▶ [Page extract]
-*-
"Stop the right-wing drift of the SNP", says radical speaker
UP to 100 people turned out in Inverness last night to hear a left-wing central-belt author talk-up the benefits of Scottish independence.
Robin McAlpine, former political lobbyist turned radical thinker, said the country could be transformed into a leftist’s utopia.
But he questioned whether the SNP, which usually paints itself as economically well to the Left of the Labour Party, was the right party to lead.
"It’s touch-and-go," he said. "If the members of the SNP can take their party back from the managers in pinstripe suits who control it at the centre, it might just be possible."
Inverness Central SNP councillor, Richard Laird, who was among the audience, said the SNP would bring a political alternative to Scotland.
"It’s the only credible party which is able to present the socially democratic policies which most Scots aspire to," he added.
But in a separate interview yesterday, the country’s Secretary of State Alistair Carmichael, said the staying with the UK was the best option.
-*-
▶ [Given records]
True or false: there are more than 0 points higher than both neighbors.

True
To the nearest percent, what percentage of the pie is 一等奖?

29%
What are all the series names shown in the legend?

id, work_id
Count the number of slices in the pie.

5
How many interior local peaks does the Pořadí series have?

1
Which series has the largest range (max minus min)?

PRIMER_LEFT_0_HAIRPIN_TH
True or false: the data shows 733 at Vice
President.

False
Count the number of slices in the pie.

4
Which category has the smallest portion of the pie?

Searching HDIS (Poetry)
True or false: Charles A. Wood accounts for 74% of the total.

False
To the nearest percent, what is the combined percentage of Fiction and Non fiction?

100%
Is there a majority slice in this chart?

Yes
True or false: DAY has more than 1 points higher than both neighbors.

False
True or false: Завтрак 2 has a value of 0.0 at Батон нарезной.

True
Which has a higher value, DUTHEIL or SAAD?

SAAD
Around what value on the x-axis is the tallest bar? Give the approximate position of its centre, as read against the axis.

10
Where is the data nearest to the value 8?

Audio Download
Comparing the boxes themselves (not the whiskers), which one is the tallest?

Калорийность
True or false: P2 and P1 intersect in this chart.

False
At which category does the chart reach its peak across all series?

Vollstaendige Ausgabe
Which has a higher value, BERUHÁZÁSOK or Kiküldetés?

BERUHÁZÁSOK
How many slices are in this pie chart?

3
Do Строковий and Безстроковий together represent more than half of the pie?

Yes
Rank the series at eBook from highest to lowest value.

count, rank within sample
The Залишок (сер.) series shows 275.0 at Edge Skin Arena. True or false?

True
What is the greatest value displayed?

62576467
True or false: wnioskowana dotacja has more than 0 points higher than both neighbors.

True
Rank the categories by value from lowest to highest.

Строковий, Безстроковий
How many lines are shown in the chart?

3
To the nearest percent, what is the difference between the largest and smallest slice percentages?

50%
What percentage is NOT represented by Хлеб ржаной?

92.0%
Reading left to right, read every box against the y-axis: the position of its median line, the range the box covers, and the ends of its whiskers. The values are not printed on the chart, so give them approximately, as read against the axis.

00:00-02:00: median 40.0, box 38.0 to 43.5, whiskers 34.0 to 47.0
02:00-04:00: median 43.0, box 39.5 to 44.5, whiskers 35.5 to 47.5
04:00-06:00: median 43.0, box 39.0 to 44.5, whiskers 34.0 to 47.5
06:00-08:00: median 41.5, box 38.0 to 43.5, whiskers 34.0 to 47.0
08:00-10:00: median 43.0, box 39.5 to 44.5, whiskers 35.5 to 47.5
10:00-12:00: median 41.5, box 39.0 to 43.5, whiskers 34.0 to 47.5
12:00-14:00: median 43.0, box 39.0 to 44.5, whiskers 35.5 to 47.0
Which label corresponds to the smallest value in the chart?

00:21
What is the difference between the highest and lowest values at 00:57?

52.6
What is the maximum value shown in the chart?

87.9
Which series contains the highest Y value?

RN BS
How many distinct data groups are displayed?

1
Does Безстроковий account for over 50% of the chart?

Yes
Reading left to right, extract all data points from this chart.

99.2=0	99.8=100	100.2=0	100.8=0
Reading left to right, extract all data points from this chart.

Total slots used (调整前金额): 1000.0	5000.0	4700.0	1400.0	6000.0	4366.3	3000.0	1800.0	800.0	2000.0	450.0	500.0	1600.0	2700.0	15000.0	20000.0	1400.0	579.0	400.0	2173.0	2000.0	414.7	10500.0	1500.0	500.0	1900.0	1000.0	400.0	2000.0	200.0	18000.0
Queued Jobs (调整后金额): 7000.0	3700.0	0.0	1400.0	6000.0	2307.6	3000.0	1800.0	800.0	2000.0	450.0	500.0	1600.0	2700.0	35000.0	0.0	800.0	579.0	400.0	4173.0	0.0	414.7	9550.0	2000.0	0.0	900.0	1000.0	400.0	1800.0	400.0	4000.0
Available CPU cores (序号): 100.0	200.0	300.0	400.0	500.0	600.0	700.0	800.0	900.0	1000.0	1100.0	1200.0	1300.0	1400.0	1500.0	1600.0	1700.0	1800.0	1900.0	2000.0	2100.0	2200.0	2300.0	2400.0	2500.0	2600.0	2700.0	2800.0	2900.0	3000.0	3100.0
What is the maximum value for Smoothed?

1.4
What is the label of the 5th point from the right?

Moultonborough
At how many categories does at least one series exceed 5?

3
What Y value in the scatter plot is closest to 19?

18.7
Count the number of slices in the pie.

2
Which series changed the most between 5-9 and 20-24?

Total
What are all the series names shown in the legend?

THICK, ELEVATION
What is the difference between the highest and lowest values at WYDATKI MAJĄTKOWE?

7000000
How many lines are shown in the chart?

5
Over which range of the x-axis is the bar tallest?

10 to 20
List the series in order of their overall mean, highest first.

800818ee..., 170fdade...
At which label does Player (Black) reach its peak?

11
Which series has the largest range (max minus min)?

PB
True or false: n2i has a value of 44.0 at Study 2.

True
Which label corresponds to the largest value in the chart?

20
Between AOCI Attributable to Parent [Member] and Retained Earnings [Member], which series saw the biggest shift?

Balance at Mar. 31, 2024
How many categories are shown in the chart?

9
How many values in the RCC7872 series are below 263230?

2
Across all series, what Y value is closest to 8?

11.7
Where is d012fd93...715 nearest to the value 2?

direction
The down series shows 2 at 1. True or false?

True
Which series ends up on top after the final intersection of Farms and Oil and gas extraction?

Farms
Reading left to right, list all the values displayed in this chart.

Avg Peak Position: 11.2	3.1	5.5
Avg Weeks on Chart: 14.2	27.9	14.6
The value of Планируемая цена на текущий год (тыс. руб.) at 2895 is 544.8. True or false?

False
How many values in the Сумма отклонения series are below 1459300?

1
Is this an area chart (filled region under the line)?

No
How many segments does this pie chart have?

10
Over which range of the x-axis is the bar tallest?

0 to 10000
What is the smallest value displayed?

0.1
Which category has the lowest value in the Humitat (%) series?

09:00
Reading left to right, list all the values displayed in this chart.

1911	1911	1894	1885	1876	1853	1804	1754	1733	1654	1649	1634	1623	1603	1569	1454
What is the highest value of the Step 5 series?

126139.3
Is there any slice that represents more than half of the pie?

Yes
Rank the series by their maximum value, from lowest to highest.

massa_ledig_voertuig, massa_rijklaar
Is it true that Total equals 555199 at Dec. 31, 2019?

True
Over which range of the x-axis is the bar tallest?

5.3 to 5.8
-*-
▶ [Set of tasks]
(1) In the news report on the Inverness independence talk, write out everything from "Robin McAlpine, former" down to "party to lead.", replacing "utopia" with "paradise".
(2) Go on with the news report on the Inverness independence talk, picking up after its final sentence.

▶ [Your written answers]
(1)
Robin McAlpine, former political lobbyist turned radical thinker, said the country could be transformed into a leftist’s paradise.
But he questioned whether the SNP, which usually paints itself as economically well to the Left of the Labour Party, was the right party to lead.

(2)
"My children are growing up in a world which is increasingly globalized," he said. "It is a world where trade markets are getting bigger, not smaller, and in that sort of world there’s a benefit to my children remaining part of the UK, part of one of the big powers in the United Nations."
The left-wing lecture, hosted by Highlands and Islands MSP John Finnie, was held at the Beaufort Hotel in Culduthel. The Inverness band Dorec-a-belle performed for the audience.
Mr McAlpine was setting out his new left-wing philosophy called the Common Weal, named after an old Scots phrase meaning wealth shared in common and for the well-being of all.
The public affairs manager for Universities Scotland, who worked in journalism before serving as press officer to the then Labour party chairman George Robertson, said swelling the grass-roots Common Weal movement would create a body too big for Scotland’s government to ignore.
Appealing for donations of £5 per month from prospective members, he said: "The first thing we want to have is proper local government. We live in the least democratic country in the developed world, and not by a little bit. The area covered by Highland Council is bigger than Belgium. How is that local?"
Championing the Norwegian-model, where welfare services are run by the local public sector, he said: "In Norway, the tier that we know as community council carries the policy and budget responsibilities for their local hospital. Can you imagine that?"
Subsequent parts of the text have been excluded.